Private companies may be given an opportunity to compete for some ACC business in the future as the Government looks to rein in cost blowouts within the sector.

ACC Minister Nick Smith yesterday announced he was replacing chairman Ross Wilson with former Ernst & Young chief executive John Judge.

He also said the board would be reconfigured and some members may not keep their jobs.

The Labour Party responded by saying the move to dismiss Mr Wilson, a trade unionist, was politically motivated and has suggested National is softening ACC up for privatisation.

But Prime Minister John Key said today that was not the case.

"What we've got is a situation where there has been a very significant blowout in the liabilities for ACC, they're now sitting at about $22 billion," he told TV3's Sunrise show.

Mr Key said either premiums had to go up significantly, or ACC had to get on top of the problems.

"Part of that is making sure there is not this unfunded creep of entitlements, but the second thing is having a competent board that can actually run ACC in the way we want it to be run."

He said if Mr Wilson had been competent - and had the confidence of Mr Smith - he would have been kept on.
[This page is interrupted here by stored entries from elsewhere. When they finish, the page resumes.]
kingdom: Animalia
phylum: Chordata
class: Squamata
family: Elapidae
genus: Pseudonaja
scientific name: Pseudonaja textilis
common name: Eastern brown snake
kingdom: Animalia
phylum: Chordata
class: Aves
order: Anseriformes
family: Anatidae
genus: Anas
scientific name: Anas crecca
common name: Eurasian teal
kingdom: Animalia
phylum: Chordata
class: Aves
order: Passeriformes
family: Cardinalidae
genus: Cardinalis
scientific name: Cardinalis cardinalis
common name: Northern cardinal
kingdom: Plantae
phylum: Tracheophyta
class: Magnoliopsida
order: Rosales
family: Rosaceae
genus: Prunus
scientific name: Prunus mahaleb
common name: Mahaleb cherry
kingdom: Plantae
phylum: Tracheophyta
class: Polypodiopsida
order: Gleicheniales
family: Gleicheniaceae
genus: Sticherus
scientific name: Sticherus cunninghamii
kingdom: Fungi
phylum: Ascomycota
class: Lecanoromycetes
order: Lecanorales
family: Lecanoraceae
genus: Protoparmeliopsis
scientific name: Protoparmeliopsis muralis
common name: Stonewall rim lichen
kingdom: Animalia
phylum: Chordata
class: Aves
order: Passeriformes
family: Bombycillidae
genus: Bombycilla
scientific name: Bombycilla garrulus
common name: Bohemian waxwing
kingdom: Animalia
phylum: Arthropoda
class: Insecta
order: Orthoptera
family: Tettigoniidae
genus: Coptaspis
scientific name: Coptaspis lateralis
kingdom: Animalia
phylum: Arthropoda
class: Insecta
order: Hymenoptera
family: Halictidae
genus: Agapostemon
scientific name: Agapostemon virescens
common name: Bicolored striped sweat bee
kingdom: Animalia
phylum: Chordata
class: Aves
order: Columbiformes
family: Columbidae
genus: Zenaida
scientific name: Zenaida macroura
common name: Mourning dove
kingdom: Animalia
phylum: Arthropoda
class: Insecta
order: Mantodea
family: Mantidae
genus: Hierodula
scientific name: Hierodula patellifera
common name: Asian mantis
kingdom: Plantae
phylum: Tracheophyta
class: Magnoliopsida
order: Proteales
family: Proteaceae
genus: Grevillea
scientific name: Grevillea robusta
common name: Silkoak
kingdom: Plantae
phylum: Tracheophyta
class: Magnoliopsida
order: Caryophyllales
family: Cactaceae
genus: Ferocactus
"It's just that the minister needs to have confidence that the board can get on top of what we see as an explosion of costs."

Mr Key said it was not a case of creating a new board heavy on business acumen and light on worker representation.

He said ACC would not be privatised, but private companies may have the opportunity to get involved.

"We campaigned on the ability to look at introducing competition to the workers' account.

"ACC would remain and possibly some private sector companies would have the opportunity to compete for business in that account."